Sometimes, individuals start with bulimia, and then develop anorexia over time.

Often times, the trigger for binging and purging is not reaching a certain goal like having perfect grades. And these goals are not always related to weight or body image.

In addition to binging and purging, some individuals reduce the amount of food they eat, exercise aggressively, or use diuretics and other medications to lose weight.

Third, there’s binge-eating disorder.

That’s where individuals are overwhelmed by the urge to eat and are unable to stop eating, at least once a week for three months.

Unlike in bulimia or anorexia, the episodes are not followed by compensatory purging, fasting, and excessive exercising.

Individuals often end up feeling ashamed, disgusted, or distressed, and they often eat alone, so that others can’t see how much they end up eating.

Fourth, there’s rumination disorder where individuals regurgitate food back into their mouth, repeatedly over at least one month.

Some individuals re-chew and re-swallow the food, while others spit it out.

Rumination disorder is different from anorexia and bulimia because individuals aren’t doing it purposefully and have no specific desire to lose weight.

It’s important to rule out other conditions like gastroesophageal reflux and pyloric stenosis.

In gastroesophageal reflux, the heartburn is improved by proton pump inhibitors, and in pyloric stenosis an ultrasound shows a thickened, elongated pylorus.

Fifth, there’s avoidant or restrictive food intake disorder which is where people aren’t interested in food, or avoid it because they think it smells or tastes bad.

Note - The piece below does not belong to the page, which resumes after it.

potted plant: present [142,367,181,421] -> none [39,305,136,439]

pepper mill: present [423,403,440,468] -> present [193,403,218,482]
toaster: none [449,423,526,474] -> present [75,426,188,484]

In some cases, people aren’t interested in food, and may simply forget to eat. In other cases, people become very restrictive about their food intake because they are concerned about specific health issues like cancer or infertility.

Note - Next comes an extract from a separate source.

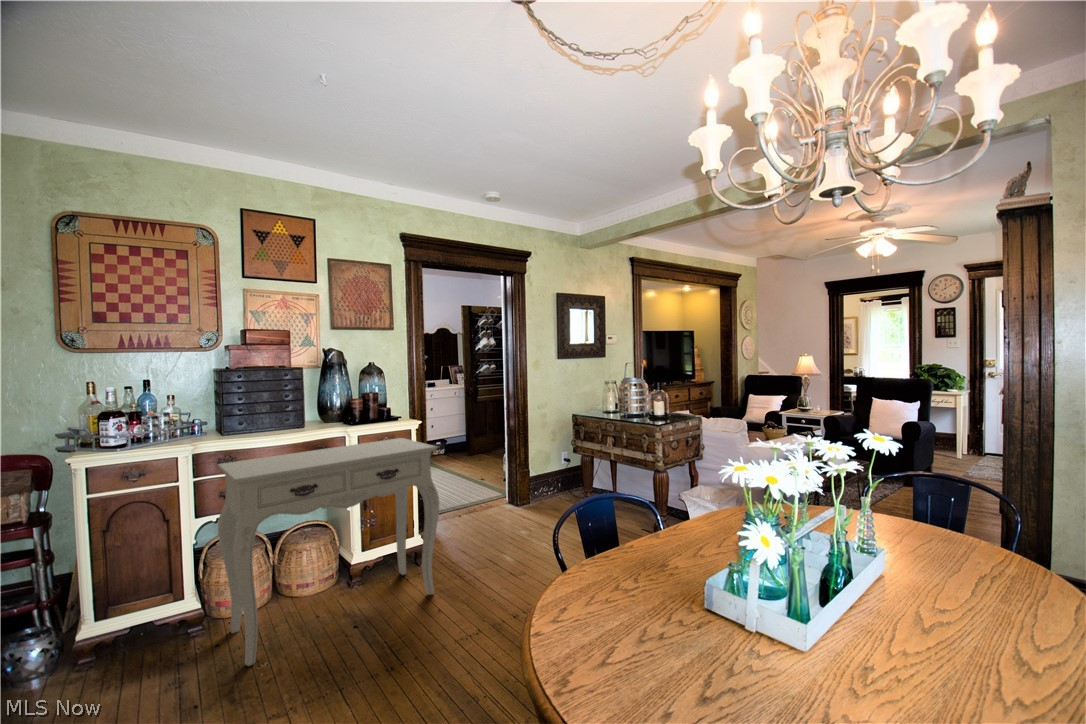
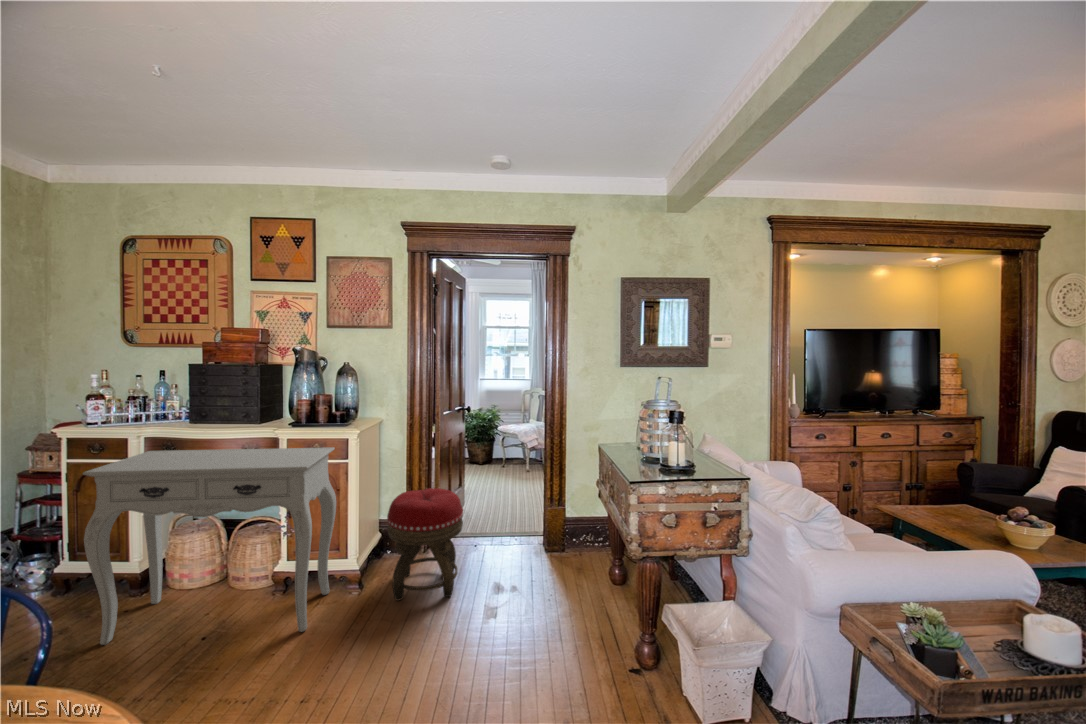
footstool: none [442,466,507,560] -> present [387,488,463,601]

The key is that it has to lead to a person not being able to meet their nutritional or energy needs, and has to be associated with one or more of the following four symptoms: significant weight loss, important nutritional deficiency, dependence on enteral feeding or oral nutritional supplements, and impairment in all areas of life.

Finally, this behavior can’t be due to lack of food, because of a tradition or religious practice, or because of another mental disorder.

Sixth, there’s pica, which is where people have strong cravings and begin to eat non-food bizarre items like dirt, clay, or feces, for at least one month.

The behavior also has to be culturally inappropriate, because in some countries eating non-edible things are part of traditions- for example, ingesting kaolin - a type of white clay - is common in parts of Africa. Also, mud ingestion is something that’s done in some parts of India.

The diagnosis shouldn't happen in the context of another mental health condition like schizophrenia or autism.

For example, in anorexia, individuals will eat substances like paper tissues, but they usually do it to control their appetite, and not because they crave them.

If an individual meets some, but not all, of the criteria for eating disorders, and they have a symptom that stands out, then they can be diagnosed with “other specified eating disorder”.

If there’s isn’t a specific stand out symptom, then the diagnosis is “unspecified eating disorder”.